• **Assigned task**
Report every line of the records that contains the word "worn".

[Records for processing — start]

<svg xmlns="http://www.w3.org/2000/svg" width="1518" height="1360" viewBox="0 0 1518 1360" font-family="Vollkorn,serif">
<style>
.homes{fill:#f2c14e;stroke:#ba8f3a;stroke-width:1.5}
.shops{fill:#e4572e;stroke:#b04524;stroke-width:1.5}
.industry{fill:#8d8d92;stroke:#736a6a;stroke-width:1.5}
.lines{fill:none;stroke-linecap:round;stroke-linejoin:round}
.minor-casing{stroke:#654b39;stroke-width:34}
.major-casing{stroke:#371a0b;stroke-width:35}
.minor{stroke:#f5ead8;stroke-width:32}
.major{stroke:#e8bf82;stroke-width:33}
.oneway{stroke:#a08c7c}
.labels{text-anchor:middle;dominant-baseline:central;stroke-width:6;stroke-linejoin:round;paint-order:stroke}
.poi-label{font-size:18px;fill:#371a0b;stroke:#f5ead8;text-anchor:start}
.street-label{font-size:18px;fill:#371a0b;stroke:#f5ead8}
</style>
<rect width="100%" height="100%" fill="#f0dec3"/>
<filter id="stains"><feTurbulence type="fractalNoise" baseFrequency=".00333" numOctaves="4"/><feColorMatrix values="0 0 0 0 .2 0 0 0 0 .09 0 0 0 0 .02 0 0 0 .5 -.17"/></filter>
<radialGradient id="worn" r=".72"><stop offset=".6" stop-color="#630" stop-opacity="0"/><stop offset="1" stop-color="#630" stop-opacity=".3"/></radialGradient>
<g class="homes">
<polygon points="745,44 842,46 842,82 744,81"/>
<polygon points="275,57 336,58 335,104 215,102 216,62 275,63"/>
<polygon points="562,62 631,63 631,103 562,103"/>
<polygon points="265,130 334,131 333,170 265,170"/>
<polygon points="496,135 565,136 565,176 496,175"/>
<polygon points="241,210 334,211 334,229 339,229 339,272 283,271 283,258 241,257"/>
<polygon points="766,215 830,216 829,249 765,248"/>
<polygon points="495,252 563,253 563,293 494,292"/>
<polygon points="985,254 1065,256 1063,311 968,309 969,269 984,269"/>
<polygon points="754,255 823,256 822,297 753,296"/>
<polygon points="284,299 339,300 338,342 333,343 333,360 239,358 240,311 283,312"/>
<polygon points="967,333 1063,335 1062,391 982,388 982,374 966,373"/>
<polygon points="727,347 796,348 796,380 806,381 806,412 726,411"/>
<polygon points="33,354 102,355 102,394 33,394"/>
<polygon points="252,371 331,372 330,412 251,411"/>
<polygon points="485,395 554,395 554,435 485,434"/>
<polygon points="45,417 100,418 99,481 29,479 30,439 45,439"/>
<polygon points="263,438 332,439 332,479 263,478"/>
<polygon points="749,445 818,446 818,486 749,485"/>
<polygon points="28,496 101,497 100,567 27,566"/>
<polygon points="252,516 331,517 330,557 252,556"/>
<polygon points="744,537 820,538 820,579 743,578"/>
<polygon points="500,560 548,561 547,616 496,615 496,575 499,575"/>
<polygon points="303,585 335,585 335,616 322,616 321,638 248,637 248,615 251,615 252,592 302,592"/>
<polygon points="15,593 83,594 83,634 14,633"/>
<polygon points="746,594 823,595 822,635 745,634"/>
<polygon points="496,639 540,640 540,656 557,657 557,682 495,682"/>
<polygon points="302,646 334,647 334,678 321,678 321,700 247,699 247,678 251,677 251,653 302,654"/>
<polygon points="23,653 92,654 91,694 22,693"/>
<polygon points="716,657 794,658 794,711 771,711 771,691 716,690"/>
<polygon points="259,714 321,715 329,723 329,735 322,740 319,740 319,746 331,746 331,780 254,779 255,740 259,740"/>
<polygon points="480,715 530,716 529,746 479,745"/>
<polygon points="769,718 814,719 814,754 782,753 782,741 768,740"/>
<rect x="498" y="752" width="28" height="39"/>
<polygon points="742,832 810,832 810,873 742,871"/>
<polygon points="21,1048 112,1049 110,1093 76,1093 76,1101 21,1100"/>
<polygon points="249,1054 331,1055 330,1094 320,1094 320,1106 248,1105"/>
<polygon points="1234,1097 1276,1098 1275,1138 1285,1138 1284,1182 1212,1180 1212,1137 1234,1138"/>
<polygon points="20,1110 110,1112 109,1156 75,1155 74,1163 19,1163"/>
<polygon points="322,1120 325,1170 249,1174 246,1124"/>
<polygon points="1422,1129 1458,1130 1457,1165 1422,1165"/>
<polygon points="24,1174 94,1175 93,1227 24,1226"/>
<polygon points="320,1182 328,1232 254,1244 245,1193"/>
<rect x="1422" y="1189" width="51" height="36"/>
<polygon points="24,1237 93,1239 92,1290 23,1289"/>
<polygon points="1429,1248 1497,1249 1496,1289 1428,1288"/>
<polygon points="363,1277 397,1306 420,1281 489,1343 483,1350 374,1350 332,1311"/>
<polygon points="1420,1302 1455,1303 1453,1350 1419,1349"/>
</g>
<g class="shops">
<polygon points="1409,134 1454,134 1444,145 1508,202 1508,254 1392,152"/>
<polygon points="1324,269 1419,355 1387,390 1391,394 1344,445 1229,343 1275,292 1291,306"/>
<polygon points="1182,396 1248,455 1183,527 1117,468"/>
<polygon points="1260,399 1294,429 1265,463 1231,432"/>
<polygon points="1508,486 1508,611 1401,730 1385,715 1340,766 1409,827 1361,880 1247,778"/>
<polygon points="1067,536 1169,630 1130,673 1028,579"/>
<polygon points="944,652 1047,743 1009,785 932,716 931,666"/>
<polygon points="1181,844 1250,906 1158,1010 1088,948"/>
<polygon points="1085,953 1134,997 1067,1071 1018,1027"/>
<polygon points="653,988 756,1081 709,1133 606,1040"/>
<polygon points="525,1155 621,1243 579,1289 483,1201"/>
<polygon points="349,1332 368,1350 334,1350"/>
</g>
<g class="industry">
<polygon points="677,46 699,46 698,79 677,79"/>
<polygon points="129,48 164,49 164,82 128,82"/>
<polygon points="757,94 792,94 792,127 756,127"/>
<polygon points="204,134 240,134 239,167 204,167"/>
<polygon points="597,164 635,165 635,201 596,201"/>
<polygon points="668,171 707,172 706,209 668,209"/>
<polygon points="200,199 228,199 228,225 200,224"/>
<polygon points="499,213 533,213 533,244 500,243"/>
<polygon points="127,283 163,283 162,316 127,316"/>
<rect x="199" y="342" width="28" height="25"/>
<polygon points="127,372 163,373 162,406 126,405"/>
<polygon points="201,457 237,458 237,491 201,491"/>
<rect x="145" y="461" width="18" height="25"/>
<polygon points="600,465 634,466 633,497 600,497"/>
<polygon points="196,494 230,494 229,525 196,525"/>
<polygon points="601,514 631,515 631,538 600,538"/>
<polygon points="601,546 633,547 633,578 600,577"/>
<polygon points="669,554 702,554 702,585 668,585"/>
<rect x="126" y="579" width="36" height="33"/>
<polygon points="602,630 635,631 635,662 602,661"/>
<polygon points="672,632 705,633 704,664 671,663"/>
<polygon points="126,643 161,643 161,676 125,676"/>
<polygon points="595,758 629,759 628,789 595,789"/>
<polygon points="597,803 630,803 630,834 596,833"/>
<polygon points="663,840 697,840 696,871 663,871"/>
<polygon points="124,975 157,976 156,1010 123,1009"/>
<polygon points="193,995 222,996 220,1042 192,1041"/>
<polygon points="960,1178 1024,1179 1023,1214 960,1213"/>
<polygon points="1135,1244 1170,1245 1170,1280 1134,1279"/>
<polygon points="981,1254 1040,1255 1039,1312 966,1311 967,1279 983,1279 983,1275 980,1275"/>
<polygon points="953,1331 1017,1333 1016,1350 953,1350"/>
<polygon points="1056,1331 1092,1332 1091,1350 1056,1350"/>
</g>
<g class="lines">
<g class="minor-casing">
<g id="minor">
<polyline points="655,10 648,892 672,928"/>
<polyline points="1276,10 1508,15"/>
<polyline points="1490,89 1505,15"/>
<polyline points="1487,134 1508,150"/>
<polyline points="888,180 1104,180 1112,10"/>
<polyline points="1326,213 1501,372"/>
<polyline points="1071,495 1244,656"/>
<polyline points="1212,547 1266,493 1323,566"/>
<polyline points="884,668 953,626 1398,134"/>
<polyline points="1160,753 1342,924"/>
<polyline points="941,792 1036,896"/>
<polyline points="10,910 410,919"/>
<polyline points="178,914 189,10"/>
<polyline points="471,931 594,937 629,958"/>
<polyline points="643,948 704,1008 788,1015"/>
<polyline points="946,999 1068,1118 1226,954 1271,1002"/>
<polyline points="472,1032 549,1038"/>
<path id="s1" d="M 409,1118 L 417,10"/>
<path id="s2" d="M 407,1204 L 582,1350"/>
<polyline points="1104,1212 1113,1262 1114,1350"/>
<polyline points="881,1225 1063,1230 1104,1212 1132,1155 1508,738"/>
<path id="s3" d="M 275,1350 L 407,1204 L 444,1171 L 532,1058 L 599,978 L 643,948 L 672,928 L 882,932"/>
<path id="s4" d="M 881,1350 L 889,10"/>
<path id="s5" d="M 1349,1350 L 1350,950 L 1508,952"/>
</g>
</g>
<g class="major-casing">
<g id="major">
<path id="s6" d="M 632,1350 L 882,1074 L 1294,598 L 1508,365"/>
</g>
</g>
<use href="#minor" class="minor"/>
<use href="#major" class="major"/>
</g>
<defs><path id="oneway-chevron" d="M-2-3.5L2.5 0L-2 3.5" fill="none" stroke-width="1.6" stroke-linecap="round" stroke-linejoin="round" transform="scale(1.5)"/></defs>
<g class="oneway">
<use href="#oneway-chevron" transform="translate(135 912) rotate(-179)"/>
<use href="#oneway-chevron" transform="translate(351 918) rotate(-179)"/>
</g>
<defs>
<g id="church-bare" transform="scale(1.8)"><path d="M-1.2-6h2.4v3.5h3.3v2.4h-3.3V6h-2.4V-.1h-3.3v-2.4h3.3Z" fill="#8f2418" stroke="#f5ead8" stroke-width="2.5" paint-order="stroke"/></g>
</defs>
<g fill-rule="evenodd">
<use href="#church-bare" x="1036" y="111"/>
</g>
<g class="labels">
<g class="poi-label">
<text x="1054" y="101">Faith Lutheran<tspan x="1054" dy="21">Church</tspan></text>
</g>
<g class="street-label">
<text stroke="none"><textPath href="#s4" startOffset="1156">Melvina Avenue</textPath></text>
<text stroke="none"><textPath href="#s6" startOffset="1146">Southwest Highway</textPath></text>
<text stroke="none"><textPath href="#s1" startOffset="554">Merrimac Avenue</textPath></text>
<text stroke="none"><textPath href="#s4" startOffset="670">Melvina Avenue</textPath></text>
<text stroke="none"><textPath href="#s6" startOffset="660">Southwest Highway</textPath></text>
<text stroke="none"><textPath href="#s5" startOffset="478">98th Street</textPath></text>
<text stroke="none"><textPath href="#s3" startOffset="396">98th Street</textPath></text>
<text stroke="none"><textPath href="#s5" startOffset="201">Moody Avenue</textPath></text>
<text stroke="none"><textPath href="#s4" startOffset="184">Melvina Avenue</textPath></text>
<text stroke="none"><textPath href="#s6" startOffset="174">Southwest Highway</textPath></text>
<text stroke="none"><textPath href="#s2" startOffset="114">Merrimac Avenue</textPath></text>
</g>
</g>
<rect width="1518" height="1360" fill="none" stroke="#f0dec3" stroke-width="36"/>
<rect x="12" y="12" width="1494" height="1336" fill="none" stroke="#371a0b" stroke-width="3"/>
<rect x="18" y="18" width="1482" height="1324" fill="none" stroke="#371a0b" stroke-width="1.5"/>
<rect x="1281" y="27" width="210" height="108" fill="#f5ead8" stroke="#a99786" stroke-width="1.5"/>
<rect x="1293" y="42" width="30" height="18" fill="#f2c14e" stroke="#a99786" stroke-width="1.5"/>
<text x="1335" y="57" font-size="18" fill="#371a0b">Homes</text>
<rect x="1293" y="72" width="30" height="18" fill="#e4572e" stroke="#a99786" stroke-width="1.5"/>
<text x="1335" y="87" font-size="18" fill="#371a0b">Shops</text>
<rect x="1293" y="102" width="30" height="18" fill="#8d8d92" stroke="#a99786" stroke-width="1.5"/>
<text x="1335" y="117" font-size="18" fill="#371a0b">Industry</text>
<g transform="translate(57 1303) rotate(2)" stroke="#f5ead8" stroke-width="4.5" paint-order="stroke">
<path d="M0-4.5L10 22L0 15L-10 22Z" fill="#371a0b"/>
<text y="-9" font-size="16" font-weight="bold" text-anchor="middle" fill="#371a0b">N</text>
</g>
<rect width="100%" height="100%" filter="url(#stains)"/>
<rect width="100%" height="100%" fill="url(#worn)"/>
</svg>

[Records for processing — finish]

• **Exercise result**
<radialGradient id="worn" r=".72"><stop offset=".6" stop-color="#630" stop-opacity="0"/><stop offset="1" stop-color="#630" stop-opacity=".3"/></radialGradient>
<rect width="100%" height="100%" fill="url(#worn)"/>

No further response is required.